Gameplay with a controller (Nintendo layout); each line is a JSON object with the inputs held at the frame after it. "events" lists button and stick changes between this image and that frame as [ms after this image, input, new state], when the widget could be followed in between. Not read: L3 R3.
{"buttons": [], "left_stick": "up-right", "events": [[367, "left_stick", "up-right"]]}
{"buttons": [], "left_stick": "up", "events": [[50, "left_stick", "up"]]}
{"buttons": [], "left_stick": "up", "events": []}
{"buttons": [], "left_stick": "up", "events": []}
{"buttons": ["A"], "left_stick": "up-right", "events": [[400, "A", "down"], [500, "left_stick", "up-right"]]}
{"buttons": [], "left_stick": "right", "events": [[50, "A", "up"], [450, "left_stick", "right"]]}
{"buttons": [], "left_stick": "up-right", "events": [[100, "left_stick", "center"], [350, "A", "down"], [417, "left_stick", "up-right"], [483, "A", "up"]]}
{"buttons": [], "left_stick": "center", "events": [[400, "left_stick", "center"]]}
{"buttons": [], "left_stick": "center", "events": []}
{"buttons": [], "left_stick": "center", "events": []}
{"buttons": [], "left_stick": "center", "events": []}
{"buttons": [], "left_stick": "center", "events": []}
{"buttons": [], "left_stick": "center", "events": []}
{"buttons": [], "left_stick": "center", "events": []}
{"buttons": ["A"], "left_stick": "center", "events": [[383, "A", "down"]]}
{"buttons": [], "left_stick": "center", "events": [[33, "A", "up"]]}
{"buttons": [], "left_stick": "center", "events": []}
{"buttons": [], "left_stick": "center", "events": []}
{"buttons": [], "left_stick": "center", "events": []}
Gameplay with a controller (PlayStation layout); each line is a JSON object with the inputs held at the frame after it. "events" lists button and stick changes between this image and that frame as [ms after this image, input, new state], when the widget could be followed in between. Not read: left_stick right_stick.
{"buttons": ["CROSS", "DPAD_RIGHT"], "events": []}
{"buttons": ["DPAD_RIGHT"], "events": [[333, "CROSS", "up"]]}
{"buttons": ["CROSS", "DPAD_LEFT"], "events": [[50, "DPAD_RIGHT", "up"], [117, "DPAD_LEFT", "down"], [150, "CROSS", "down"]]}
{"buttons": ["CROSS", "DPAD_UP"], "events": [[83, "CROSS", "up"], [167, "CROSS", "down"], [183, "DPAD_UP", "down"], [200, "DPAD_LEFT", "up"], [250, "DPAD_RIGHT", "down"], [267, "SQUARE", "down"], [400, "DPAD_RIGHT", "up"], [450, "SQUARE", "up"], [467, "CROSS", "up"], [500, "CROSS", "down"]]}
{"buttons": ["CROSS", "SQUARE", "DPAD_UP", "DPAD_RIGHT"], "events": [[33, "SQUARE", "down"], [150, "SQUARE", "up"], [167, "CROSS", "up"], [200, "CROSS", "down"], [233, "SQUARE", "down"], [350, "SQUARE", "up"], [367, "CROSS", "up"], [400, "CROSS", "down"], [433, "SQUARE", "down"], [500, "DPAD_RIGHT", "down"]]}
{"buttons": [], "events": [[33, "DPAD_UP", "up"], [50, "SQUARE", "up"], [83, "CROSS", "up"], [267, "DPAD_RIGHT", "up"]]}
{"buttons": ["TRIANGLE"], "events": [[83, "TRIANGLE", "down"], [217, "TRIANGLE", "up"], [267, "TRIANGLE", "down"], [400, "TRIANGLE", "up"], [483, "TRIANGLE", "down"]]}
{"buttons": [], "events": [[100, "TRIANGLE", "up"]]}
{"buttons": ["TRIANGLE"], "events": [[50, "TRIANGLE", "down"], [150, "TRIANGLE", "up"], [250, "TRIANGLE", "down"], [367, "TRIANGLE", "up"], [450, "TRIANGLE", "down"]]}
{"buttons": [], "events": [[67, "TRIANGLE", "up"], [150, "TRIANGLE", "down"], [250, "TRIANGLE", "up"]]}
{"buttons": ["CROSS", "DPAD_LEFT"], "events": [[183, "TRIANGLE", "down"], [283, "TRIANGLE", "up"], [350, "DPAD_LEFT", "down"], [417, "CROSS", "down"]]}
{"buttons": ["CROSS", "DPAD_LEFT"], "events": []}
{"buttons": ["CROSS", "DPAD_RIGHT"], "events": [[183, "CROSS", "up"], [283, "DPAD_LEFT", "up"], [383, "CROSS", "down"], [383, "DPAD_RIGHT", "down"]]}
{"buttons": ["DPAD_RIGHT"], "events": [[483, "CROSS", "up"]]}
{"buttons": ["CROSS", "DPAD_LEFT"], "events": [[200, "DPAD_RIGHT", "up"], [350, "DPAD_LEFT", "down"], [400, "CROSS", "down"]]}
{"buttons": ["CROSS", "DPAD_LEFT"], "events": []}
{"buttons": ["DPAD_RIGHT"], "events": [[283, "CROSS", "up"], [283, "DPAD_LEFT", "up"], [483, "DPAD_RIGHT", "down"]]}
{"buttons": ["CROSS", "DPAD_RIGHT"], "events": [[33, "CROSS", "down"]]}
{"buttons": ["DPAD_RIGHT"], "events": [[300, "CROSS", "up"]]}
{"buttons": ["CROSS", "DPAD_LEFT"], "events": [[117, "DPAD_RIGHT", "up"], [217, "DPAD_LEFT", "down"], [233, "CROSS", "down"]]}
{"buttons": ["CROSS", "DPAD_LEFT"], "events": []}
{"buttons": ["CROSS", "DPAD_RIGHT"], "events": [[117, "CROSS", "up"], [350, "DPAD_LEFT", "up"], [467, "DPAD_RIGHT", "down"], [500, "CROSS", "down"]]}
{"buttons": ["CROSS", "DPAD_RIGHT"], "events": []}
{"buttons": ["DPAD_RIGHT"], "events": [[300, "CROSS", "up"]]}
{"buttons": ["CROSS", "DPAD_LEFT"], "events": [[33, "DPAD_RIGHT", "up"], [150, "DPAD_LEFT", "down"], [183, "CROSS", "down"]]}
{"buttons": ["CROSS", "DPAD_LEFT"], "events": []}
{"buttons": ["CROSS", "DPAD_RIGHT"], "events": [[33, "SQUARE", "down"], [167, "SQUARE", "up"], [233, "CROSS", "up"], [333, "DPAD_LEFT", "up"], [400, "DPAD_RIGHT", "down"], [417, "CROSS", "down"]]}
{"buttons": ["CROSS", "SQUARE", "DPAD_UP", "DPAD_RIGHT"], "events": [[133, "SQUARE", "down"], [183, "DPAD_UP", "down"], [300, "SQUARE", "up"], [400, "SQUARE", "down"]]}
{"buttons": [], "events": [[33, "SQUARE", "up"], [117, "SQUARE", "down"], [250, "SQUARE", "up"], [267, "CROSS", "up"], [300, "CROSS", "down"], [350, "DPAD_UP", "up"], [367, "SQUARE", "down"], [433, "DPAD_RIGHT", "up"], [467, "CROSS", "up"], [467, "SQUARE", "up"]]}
_____
TASK INSTRUCTIONS>
Please reproduce all of the entries exactly as they stand.

OUTPUT OF THE EXERCISE>
Gameplay with a controller (Nintendo layout); each line is a JSON object with the inputs held at the frame after it. "events" lists button and stick changes between this image and that frame as [ms after this image, input, new state], when the widget could be followed in between. Not read: L3 R3.
{"buttons": [], "left_stick": "up-right", "events": [[367, "left_stick", "up-right"]]}
{"buttons": [], "left_stick": "up", "events": [[50, "left_stick", "up"]]}
{"buttons": [], "left_stick": "up", "events": []}
{"buttons": [], "left_stick": "up", "events": []}
{"buttons": ["A"], "left_stick": "up-right", "events": [[400, "A", "down"], [500, "left_stick", "up-right"]]}
{"buttons": [], "left_stick": "right", "events": [[50, "A", "up"], [450, "left_stick", "right"]]}
{"buttons": [], "left_stick": "up-right", "events": [[100, "left_stick", "center"], [350, "A", "down"], [417, "left_stick", "up-right"], [483, "A", "up"]]}
{"buttons": [], "left_stick": "center", "events": [[400, "left_stick", "center"]]}
{"buttons": [], "left_stick": "center", "events": []}
{"buttons": [], "left_stick": "center", "events": []}
{"buttons": [], "left_stick": "center", "events": []}
{"buttons": [], "left_stick": "center", "events": []}
{"buttons": [], "left_stick": "center", "events": []}
{"buttons": [], "left_stick": "center", "events": []}
{"buttons": ["A"], "left_stick": "center", "events": [[383, "A", "down"]]}
{"buttons": [], "left_stick": "center", "events": [[33, "A", "up"]]}
{"buttons": [], "left_stick": "center", "events": []}
{"buttons": [], "left_stick": "center", "events": []}
{"buttons": [], "left_stick": "center", "events": []}
Gameplay with a controller (PlayStation layout); each line is a JSON object with the inputs held at the frame after it. "events" lists button and stick changes between this image and that frame as [ms after this image, input, new state], when the widget could be followed in between. Not read: left_stick right_stick.
{"buttons": ["CROSS", "DPAD_RIGHT"], "events": []}
{"buttons": ["DPAD_RIGHT"], "events": [[333, "CROSS", "up"]]}
{"buttons": ["CROSS", "DPAD_LEFT"], "events": [[50, "DPAD_RIGHT", "up"], [117, "DPAD_LEFT", "down"], [150, "CROSS", "down"]]}
{"buttons": ["CROSS", "DPAD_UP"], "events": [[83, "CROSS", "up"], [167, "CROSS", "down"], [183, "DPAD_UP", "down"], [200, "DPAD_LEFT", "up"], [250, "DPAD_RIGHT", "down"], [267, "SQUARE", "down"], [400, "DPAD_RIGHT", "up"], [450, "SQUARE", "up"], [467, "CROSS", "up"], [500, "CROSS", "down"]]}
{"buttons": ["CROSS", "SQUARE", "DPAD_UP", "DPAD_RIGHT"], "events": [[33, "SQUARE", "down"], [150, "SQUARE", "up"], [167, "CROSS", "up"], [200, "CROSS", "down"], [233, "SQUARE", "down"], [350, "SQUARE", "up"], [367, "CROSS", "up"], [400, "CROSS", "down"], [433, "SQUARE", "down"], [500, "DPAD_RIGHT", "down"]]}
{"buttons": [], "events": [[33, "DPAD_UP", "up"], [50, "SQUARE", "up"], [83, "CROSS", "up"], [267, "DPAD_RIGHT", "up"]]}
{"buttons": ["TRIANGLE"], "events": [[83, "TRIANGLE", "down"], [217, "TRIANGLE", "up"], [267, "TRIANGLE", "down"], [400, "TRIANGLE", "up"], [483, "TRIANGLE", "down"]]}
{"buttons": [], "events": [[100, "TRIANGLE", "up"]]}
{"buttons": ["TRIANGLE"], "events": [[50, "TRIANGLE", "down"], [150, "TRIANGLE", "up"], [250, "TRIANGLE", "down"], [367, "TRIANGLE", "up"], [450, "TRIANGLE", "down"]]}
{"buttons": [], "events": [[67, "TRIANGLE", "up"], [150, "TRIANGLE", "down"], [250, "TRIANGLE", "up"]]}
{"buttons": ["CROSS", "DPAD_LEFT"], "events": [[183, "TRIANGLE", "down"], [283, "TRIANGLE", "up"], [350, "DPAD_LEFT", "down"], [417, "CROSS", "down"]]}
{"buttons": ["CROSS", "DPAD_LEFT"], "events": []}
{"buttons": ["CROSS", "DPAD_RIGHT"], "events": [[183, "CROSS", "up"], [283, "DPAD_LEFT", "up"], [383, "CROSS", "down"], [383, "DPAD_RIGHT", "down"]]}
{"buttons": ["DPAD_RIGHT"], "events": [[483, "CROSS", "up"]]}
{"buttons": ["CROSS", "DPAD_LEFT"], "events": [[200, "DPAD_RIGHT", "up"], [350, "DPAD_LEFT", "down"], [400, "CROSS", "down"]]}
{"buttons": ["CROSS", "DPAD_LEFT"], "events": []}
{"buttons": ["DPAD_RIGHT"], "events": [[283, "CROSS", "up"], [283, "DPAD_LEFT", "up"], [483, "DPAD_RIGHT", "down"]]}
{"buttons": ["CROSS", "DPAD_RIGHT"], "events": [[33, "CROSS", "down"]]}
{"buttons": ["DPAD_RIGHT"], "events": [[300, "CROSS", "up"]]}
{"buttons": ["CROSS", "DPAD_LEFT"], "events": [[117, "DPAD_RIGHT", "up"], [217, "DPAD_LEFT", "down"], [233, "CROSS", "down"]]}
{"buttons": ["CROSS", "DPAD_LEFT"], "events": []}
{"buttons": ["CROSS", "DPAD_RIGHT"], "events": [[117, "CROSS", "up"], [350, "DPAD_LEFT", "up"], [467, "DPAD_RIGHT", "down"], [500, "CROSS", "down"]]}
{"buttons": ["CROSS", "DPAD_RIGHT"], "events": []}
{"buttons": ["DPAD_RIGHT"], "events": [[300, "CROSS", "up"]]}
{"buttons": ["CROSS", "DPAD_LEFT"], "events": [[33, "DPAD_RIGHT", "up"], [150, "DPAD_LEFT", "down"], [183, "CROSS", "down"]]}
{"buttons": ["CROSS", "DPAD_LEFT"], "events": []}
{"buttons": ["CROSS", "DPAD_RIGHT"], "events": [[33, "SQUARE", "down"], [167, "SQUARE", "up"], [233, "CROSS", "up"], [333, "DPAD_LEFT", "up"], [400, "DPAD_RIGHT", "down"], [417, "CROSS", "down"]]}
{"buttons": ["CROSS", "SQUARE", "DPAD_UP", "DPAD_RIGHT"], "events": [[133, "SQUARE", "down"], [183, "DPAD_UP", "down"], [300, "SQUARE", "up"], [400, "SQUARE", "down"]]}
{"buttons": [], "events": [[33, "SQUARE", "up"], [117, "SQUARE", "down"], [250, "SQUARE", "up"], [267, "CROSS", "up"], [300, "CROSS", "down"], [350, "DPAD_UP", "up"], [367, "SQUARE", "down"], [433, "DPAD_RIGHT", "up"], [467, "CROSS", "up"], [467, "SQUARE", "up"]]}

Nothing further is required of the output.